When we dream together amazing worlds can be born into being.

In this time of appreciation, I also want to lift up my gratitude for the incredible music ministry of Dr. Carl DuPont and the soul-nourishing music being offered by the members of our Piedmont UU Choir.  In just six weeks of rehearsals, our choir has sung on three Sundays and helped to participate in last week’s music Sunday.  Their voices fill the sanctuary with robust, responsive and refulgent sound.  I do believe our choir may soon sing Spring into our midst from this extended North Carolina winter.

Good things are happening. I am so grateful to the many in our community who give of what they can to nurture the spirit and heal our world.

This coming month, we are focusing our time on the monthly theme of gratitude. 
When I was in seminary, one of my advisors implored me to share my spiritual practices.  She instructed us all that spiritual practices were central to one’s ministry. She quoted Harry Scholefield, minister emeritus of San Francisco’s First Unitarian Church. “If you do not maintain a spiritual practice you shall dry up and blow away.”  For a long time I searched for a practice that I could maintain daily.  I have many, many spiritual practices from yoga to prayer and textual studies, but I tend to jump from one practice to the next.  I wanted to feel that sense of depth born from commitment.  It took me years to realize that I did have an intuitive spiritual practice.   I had a spiritual practice I engaged every day.

This practice is so simple and yet powerful, I’ve maintained it without even realizing it.  This spiritual discipline companions me in marches, protests and rallies for justice.  It is what has helped me through some of the most desperate and despairing times in my life.

Gratitude.

Seeking meaningful ways to give thanks and appreciate the world around me has sustained me and called me to give back to this earth and her people.  From journaling to notes of appreciation and even to taking the time to pause and see the world around me, I offer thanks at least a dozen times a day.  The writer Anne Lamott reminds us that there are really only three central prayers, “help, thanks, wow.”  I’d been praying “thanks” my whole life.

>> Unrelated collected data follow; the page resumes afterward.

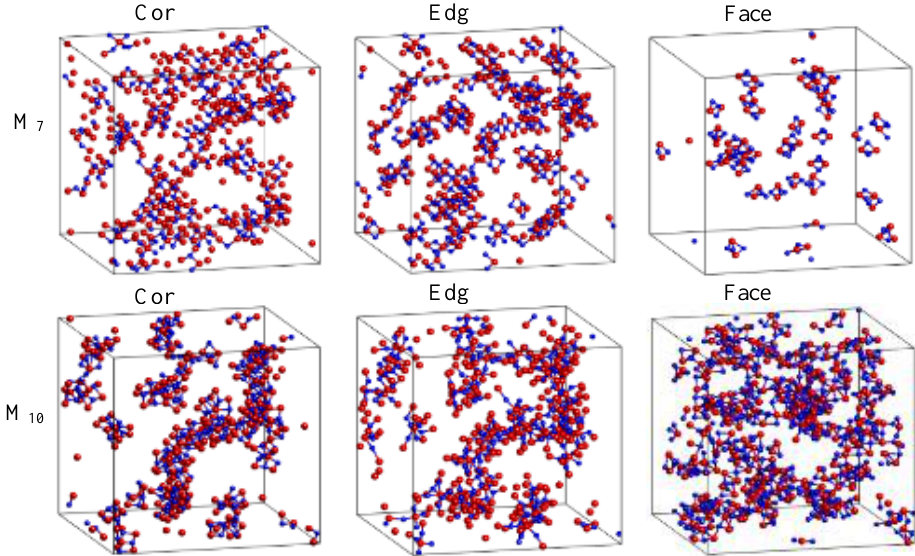
Figure 10. Distribution of corner, edge, face-sharing of Al 2 O 3 at pressure of 5, 15, 30 and 80 GPa and 3500 K. Al and O atoms are in red and blue color, respectively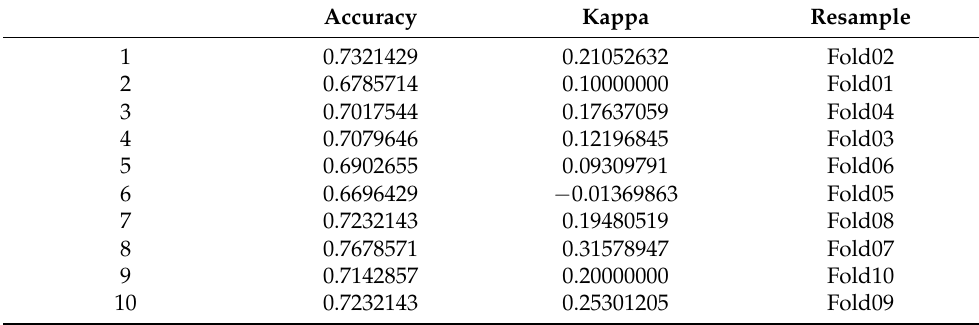
Table 3. Resampling results across tuning parameters using RF model. Accuracy was used to select the optimal model using the largest value. The final value used for the model was mtry =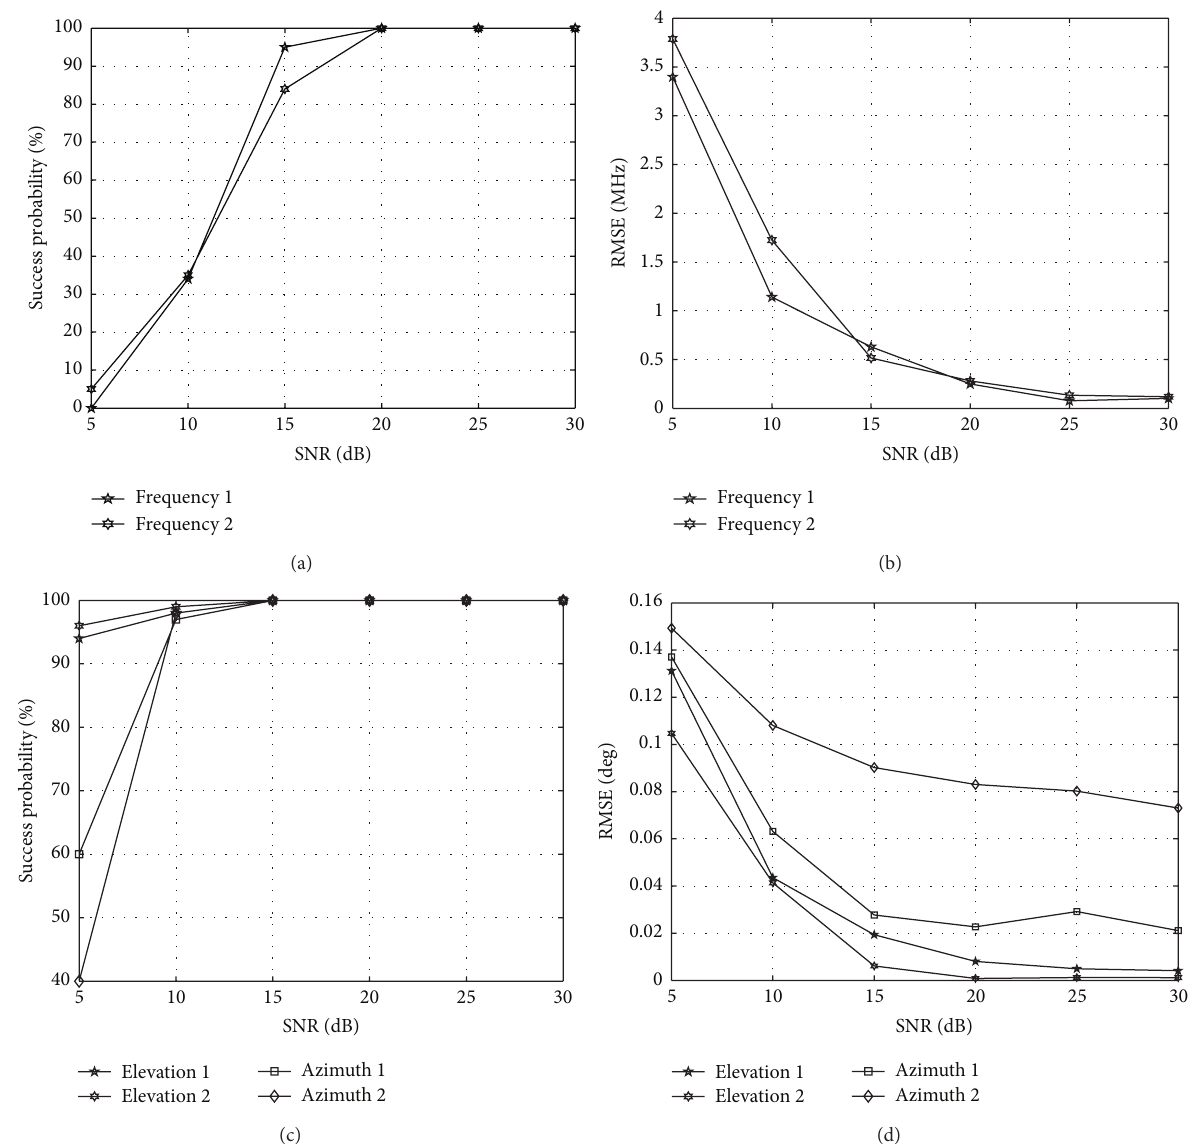
Figure 3: The RMSE and successful probability with different SNR. (a) The successful probability of frequencies, (b) the RMSE of frequency, (c) the successful probability of angles, and (d) the RMSE of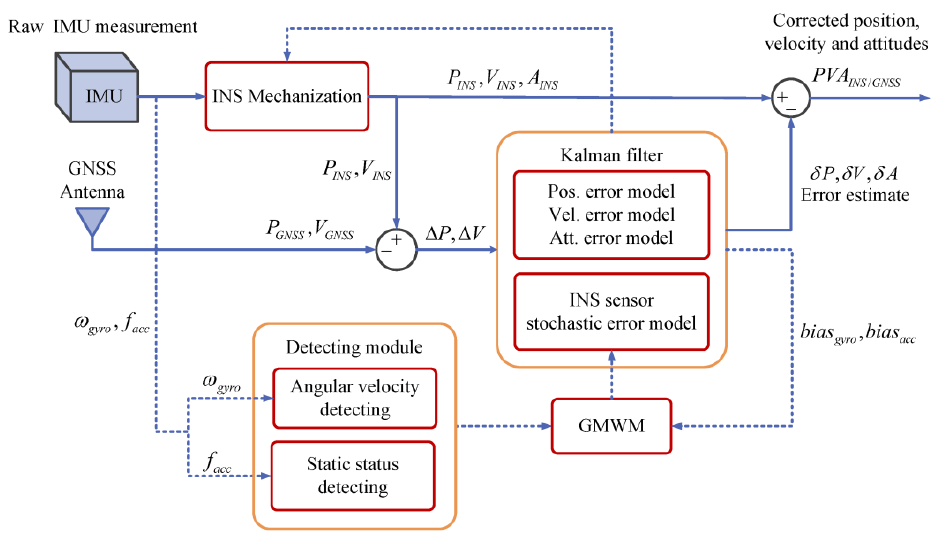
Figure 1. Layout of online stochastic error modeling of inertial sensors in INS/GNSS integration.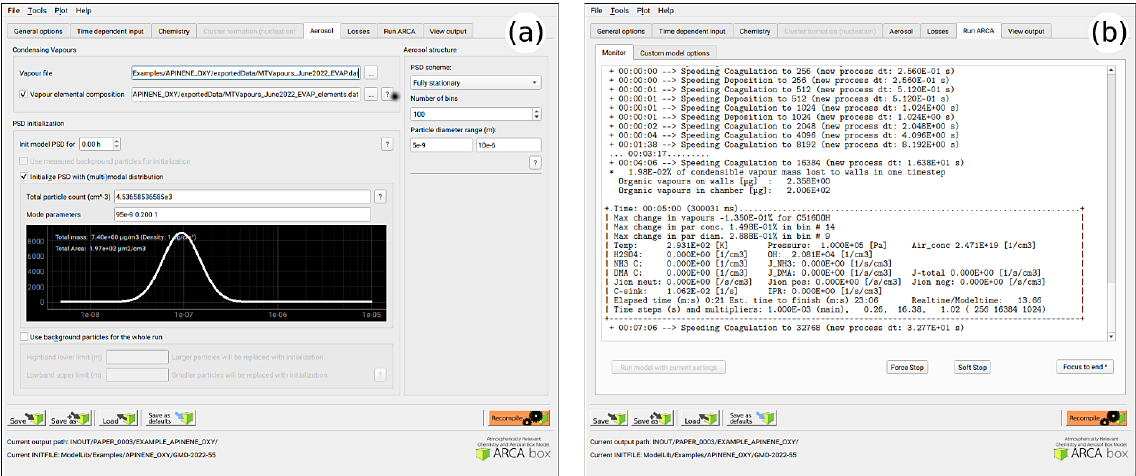
Figure 7. Options related to the discrete aerosol module; selection of PSD scheme, number of bins and the size range, and the parametric initial particle size distribution (a) , as well as example of the model run-time output (b) . The model can be stopped any time forcefully (“force stop”) or gracefully (“soft stop”), in which the latter saves the output gathered so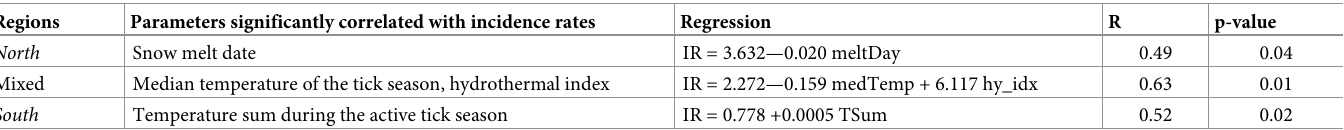
Table 3. The results of multiple linear regression analysis for different clusters of regions. The regions with one removed outlier are written in italic. Regions Parameters significantly correlated with incidence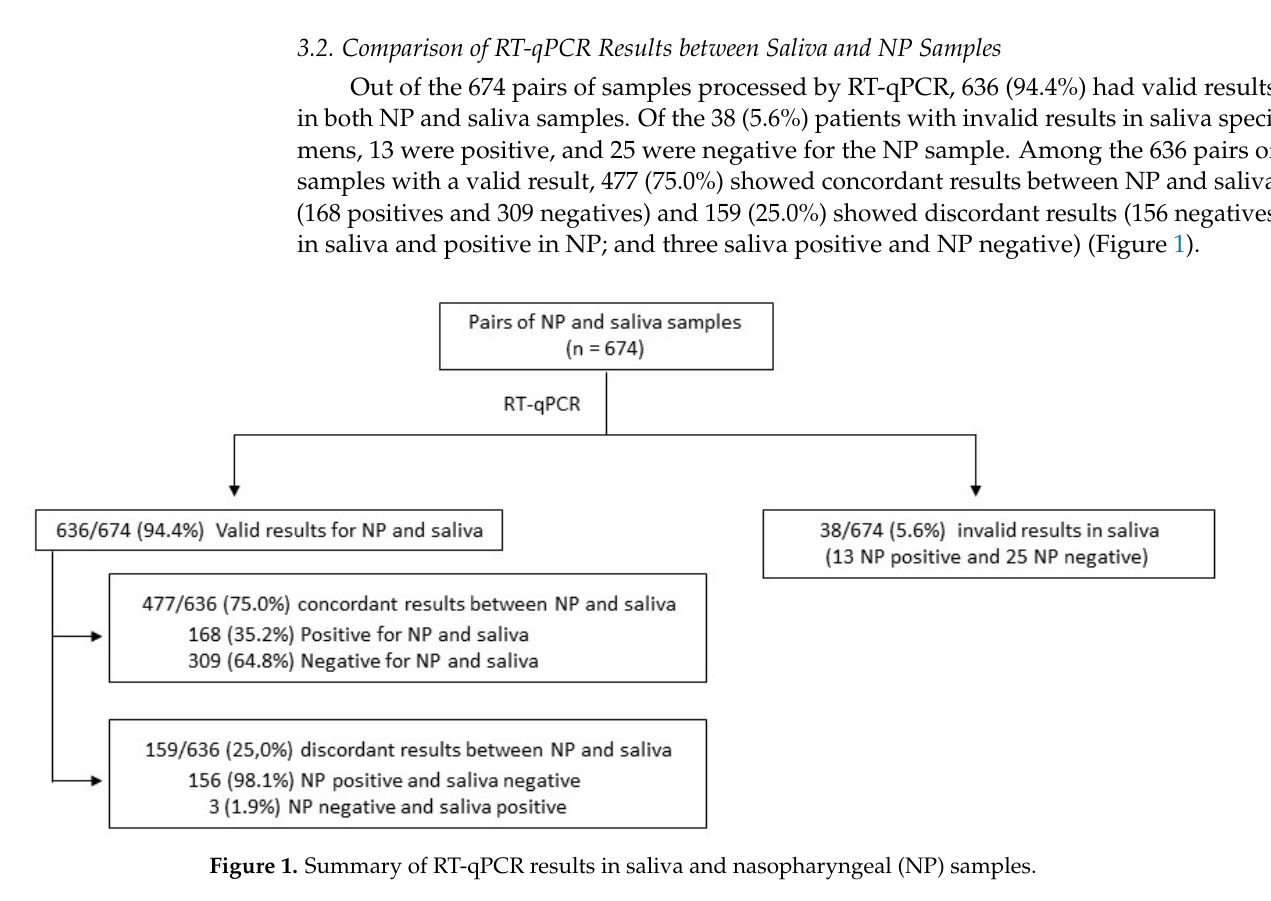
Table 2. Sensitivity (according to Ct and total), specificity, and kappa index of the saliva samples as compared with the result of nasopharyngeal samples.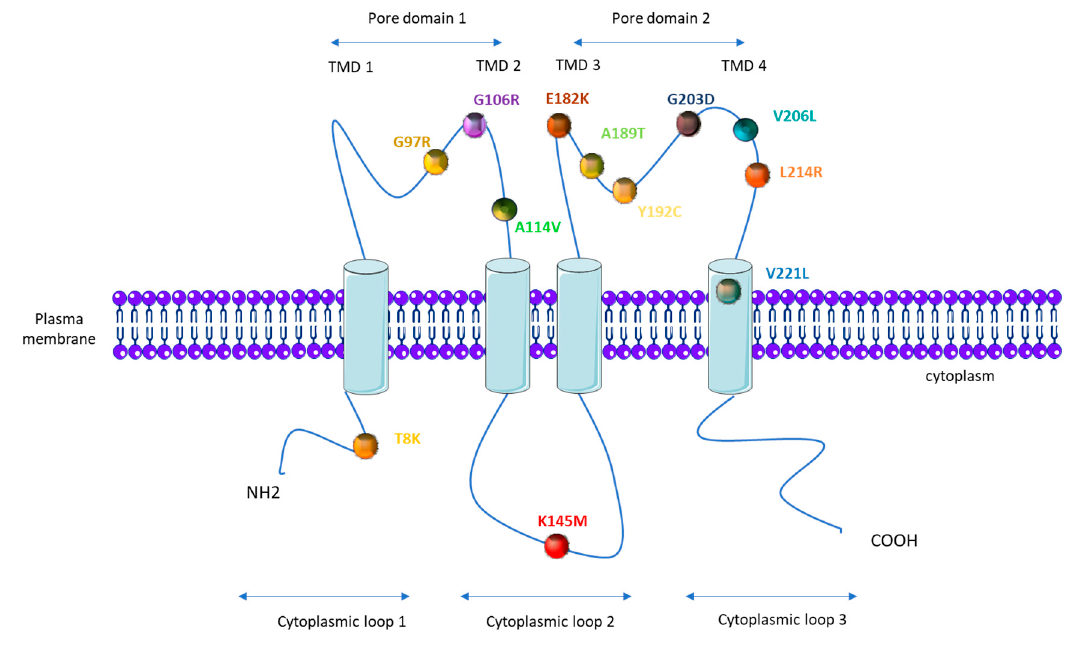
Figure 3. Topological analysis of the human KCNK3/TASK-1 channel. Positions indicate the mutations identified by Ma et al. [50], Navas et al. [51], Zhang [53], and Haarman [54]. Table 1. Potassium channel subfamily K member 3 (KCNK3) mutations identified in PAH patients and their consequences for the KCNK3 / TASK-1 channel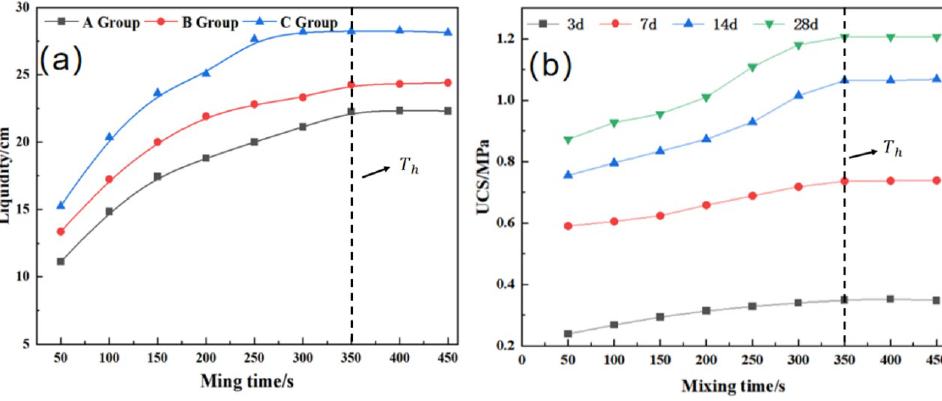
Figure 9. Flow expansion ( a ) and mechanical properties ( b ) of group A.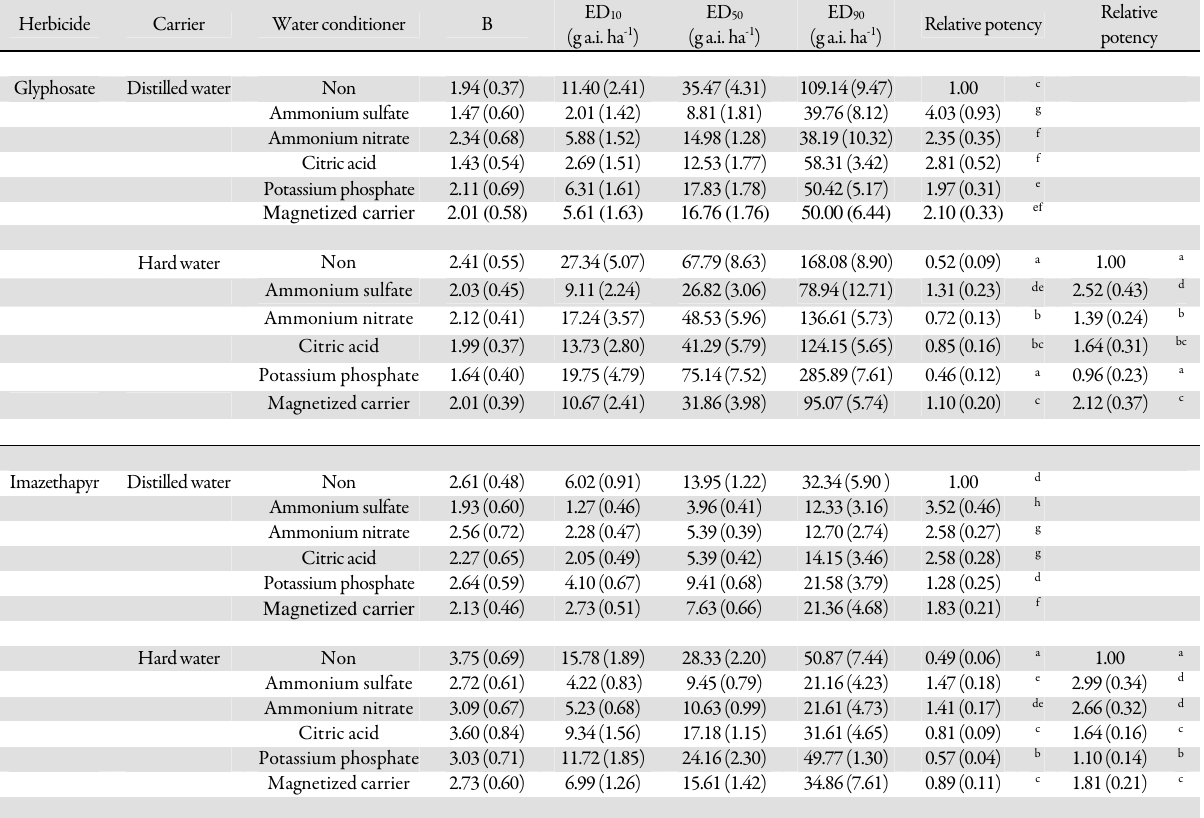
and 95% control, respectively. The standard errors are in parentheses. In each column, relative potencies followed by same letter are not significantly different at the 0.05 probability level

This is not to say that my life is perfect.  Nor is it to say that my gratitude becomes a numbing medicine from the world’s pain and my own pain. Indeed it is a balance of saving and savoring the world.  But in that balance, I believe we discover the spark at the core of our mission statement and ultimately the light within Unitarian Universalism.
I hope you will join us this month as we explore the spiritual practices of gratitude and the ways in which gratitude are essential to our faith as Unitarian Universalists and our commitment to heal the world.